►
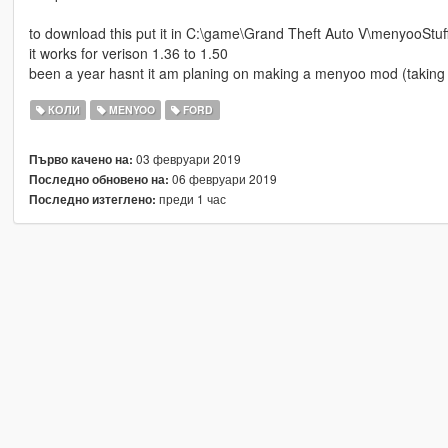
to download this put it in C:\game\Grand Theft Auto V\menyooStuff
it works for verison 1.36 to 1.50
been a year hasnt it am planing on making a menyoo mod (taking 
КОЛИ
MENYOO
FORD
03 февруари 2019
Първо качено на:
06 февруари 2019
Последно обновено на:
преди 1 час
Последно изтеглено:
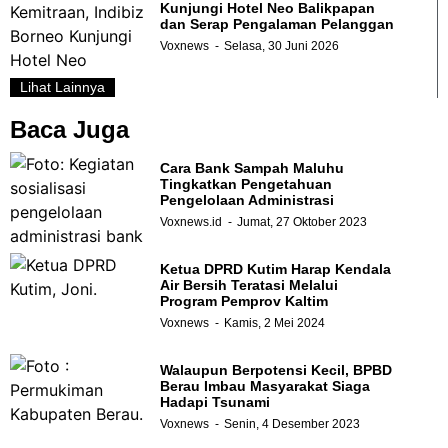
Kunjungi Hotel Neo Balikpapan
dan Serap Pengalaman Pelanggan
Voxnews
Selasa, 30 Juni 2026
Lihat Lainnya
Baca Juga
Cara Bank Sampah Maluhu
Tingkatkan Pengetahuan
Pengelolaan Administrasi
Voxnews.id
Jumat, 27 Oktober 2023
Ketua DPRD Kutim Harap Kendala
Air Bersih Teratasi Melalui
Program Pemprov Kaltim
Voxnews
Kamis, 2 Mei 2024
Walaupun Berpotensi Kecil, BPBD
Berau Imbau Masyarakat Siaga
Hadapi Tsunami
Voxnews
Senin, 4 Desember 2023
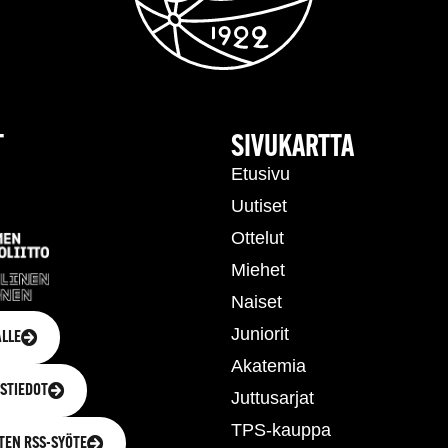
T
SIVUKARTTA
Etusivu
Uutiset
Ottelut
Miehet
Naiset
Juniorit
LLE
Akatemia
STIEDOT
Juttusarjat
TPS-kauppa
TEN RSS-SYÖTE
◄
To complete this exercise, transcribe exactly the lines above from the one that holds "been a year" through the one that holds "Selasa, 30 Juni 2026". Pictures stay out.

been a year hasnt it am planing on making a menyoo mod (taking 
КОЛИ
MENYOO
FORD
03 февруари 2019
Първо качено на:
06 февруари 2019
Последно обновено на:
преди 1 час
Последно изтеглено:
Kunjungi Hotel Neo Balikpapan
dan Serap Pengalaman Pelanggan
Voxnews
Selasa, 30 Juni 2026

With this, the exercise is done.